**** Texte source

Harnack (Chronol. etc., p. 652), après s’être prononcé ainsi : « On ne peut prouver directement par l’évangile de Marc qu’il ait pour base les récits de Pierre, » – je pense avoir précisément montré le contraire, – ajoute néanmoins aussitôt : « Si on le compare avec les deux autres synoptiques, on ne peut méconnaître qu’il possède le meilleur ordre » – cet ordre, à qui le doit-il ? – « et qu’il provient d’une tradition de premier rang » – pouvait-il y avoir une tradition d’un rang supérieur à celle de Pierre ?

Pfleidererb s’appuie sur la grande différence qu’il y a entre les nombreux et minutieux détails qui caractérisent le récit de Marc et les prédications très sommaires de Pierre rapportées dans le livre des Actes. Mais ces dernières sont de solennels témoignages rendus aux faits du salut, les faits les plus essentiels de l’histoire de Jésus, sa mort, sa résurrection, son ascension, tandis que les récits de Pierre, par lesquels il accomplissait son œuvre d’évangélisation chez les païens, pouvaient et devaient être remplis de détails tels que ceux que renferme notre Marc. Le seul discours de Pierre qui dans les Actes se rapproche de l’évangélisation proprement dite, est celui du ch. 10, où Pierre évangélise Corneille et sa famille ; or, la relation entre ce discours et notre second évangile est si frappante qu’on a pu appeler le premier « un évangile de Marc in nuce » (Thiersch). Au reste la vraie raison de Pfleiderer n’est pas là, car il ajoute : « Il est impossible que les miracles légendaires que nous trouvons dans ce plus ancien évangile reposent sur le récit immédiat, encore moins sur la dictée d’un témoin. » On voit que le jugement de ce savant est tout simplement dicté par un a priori dogmatique. Renan, qui a d’autres expédients à son usage, dit plus impartialement : « L’esprit qui domine dans ce livre est bien celui de Pierre. » (Les Evangiles, p. 116 et 117.)

bDas Urchristenthum p. 414.

Et pourtant il est difficile de penser qu’un homme tel que Pierre, peu habitué à manier la plume, se soit, au cours même de son activité apostolique, livré à un travail littéraire, comme la composition de notre évangile. Puis, si cet écrit eût été l’ouvrage d’un apôtre, comment l’aurait-on généralement attribué à un simple disciple et précisément à un disciple peu favorablement connu en raison de son infidélité envers Paul et Barnabas ? Les nombreux latinismes qui nous ont frappés dans cet écrit s’expliqueraient malaisément chez un apôtre qui avait exercé son ministère plutôt dans les contrées de l’Orient (Babylone) qu’en Occident, à moins qu’on ne consente à accepter la fiction de l’épiscopat de Pierre à Rome depuis l’an 42 ou que l’on n’entende par Babylone (1 Pierre 5.13) Rome elle-même.

********
**** Fiches présentées

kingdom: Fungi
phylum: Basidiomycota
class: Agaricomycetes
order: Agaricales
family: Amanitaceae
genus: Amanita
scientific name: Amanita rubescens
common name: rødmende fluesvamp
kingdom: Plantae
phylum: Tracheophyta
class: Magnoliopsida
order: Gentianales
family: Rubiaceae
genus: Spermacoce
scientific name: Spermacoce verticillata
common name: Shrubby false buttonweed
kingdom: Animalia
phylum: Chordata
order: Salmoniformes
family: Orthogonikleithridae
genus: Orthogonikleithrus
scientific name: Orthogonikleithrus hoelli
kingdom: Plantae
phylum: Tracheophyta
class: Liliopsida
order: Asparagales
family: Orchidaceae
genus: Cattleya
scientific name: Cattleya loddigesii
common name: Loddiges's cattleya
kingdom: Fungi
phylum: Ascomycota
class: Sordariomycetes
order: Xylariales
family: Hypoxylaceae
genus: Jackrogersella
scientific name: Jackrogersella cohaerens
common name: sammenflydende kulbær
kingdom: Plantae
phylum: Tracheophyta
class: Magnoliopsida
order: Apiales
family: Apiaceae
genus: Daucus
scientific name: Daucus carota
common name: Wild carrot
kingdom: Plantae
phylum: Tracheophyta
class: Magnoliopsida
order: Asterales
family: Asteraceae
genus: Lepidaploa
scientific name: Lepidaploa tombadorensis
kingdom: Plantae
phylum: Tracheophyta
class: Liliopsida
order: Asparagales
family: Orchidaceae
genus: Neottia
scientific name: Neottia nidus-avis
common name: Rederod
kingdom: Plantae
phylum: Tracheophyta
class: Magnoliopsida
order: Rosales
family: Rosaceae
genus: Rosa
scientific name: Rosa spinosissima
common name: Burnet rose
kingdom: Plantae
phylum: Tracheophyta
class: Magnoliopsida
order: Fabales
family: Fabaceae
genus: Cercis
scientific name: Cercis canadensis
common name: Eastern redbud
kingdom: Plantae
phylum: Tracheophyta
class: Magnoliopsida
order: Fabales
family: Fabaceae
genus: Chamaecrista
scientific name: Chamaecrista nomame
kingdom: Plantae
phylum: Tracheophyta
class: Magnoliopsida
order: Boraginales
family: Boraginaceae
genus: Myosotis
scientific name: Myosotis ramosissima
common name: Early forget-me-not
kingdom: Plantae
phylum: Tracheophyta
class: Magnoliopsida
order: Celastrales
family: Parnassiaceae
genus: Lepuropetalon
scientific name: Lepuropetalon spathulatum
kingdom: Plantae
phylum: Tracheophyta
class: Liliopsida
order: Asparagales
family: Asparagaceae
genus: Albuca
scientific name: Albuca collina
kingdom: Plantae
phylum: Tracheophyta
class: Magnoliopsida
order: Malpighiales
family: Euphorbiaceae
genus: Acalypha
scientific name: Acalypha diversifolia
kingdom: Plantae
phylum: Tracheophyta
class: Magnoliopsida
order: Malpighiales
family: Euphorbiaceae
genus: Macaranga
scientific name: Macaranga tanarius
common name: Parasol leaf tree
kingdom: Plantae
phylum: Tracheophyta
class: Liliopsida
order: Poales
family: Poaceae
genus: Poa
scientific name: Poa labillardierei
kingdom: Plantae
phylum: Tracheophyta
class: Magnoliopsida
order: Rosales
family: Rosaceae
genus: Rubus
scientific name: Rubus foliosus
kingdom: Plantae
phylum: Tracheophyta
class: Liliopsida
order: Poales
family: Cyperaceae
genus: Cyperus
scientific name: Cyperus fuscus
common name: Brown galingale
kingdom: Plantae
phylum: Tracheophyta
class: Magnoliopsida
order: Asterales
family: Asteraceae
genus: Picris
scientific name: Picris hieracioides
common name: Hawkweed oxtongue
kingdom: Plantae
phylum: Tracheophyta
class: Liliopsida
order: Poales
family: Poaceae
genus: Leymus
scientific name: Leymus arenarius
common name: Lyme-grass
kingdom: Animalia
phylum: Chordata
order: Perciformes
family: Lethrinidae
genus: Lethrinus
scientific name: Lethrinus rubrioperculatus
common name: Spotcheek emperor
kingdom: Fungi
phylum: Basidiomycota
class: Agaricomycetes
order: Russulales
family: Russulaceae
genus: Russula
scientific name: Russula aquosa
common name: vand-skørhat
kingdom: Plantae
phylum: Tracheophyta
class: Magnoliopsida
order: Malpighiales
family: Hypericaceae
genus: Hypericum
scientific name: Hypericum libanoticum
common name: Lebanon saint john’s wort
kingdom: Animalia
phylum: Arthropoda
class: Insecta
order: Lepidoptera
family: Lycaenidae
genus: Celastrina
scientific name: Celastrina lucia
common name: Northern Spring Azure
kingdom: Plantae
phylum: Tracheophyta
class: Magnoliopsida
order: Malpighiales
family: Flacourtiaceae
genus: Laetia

********

◆ Travail à faire ◆
1) D'après le texte sur l'évangile de Marc, qui a appelé le discours de Pierre au chapitre 10 des Actes « un évangile de Marc in nuce » ?
2) Poursuivez le texte sur l'évangile de Marc là où il s'arrête.

◆ Réponses aux consignes ◆
1) Thiersch.

2)
Nous avons cherché à expliquer dans le chapitre précédent l’omission des séjours à Jérusalem dans nos synoptiques par les circonstances dans lesquelles s’est formée la tradition orale. Mais il ne serait guère concevable que Pierre, écrivant lui-même librement et dans un milieu différent, eût entièrement omis tous les séjours dans la capitale. Nous sommes donc conduits à admettre que, malgré la part qu’il a certainement prise à ce récit, ce n’est pas lui qui l’a rédigé, mais qu’il est dû la plume de quelqu’un de ses collaborateurs, qui l’avait souvent entendu raconter les scènes de la vie de Jésus et qui en même temps restait encore lui-même sous l’influence de la forme donnée à cette histoire par la tradition générale, dont il avait été nourri avant de suivre Pierre.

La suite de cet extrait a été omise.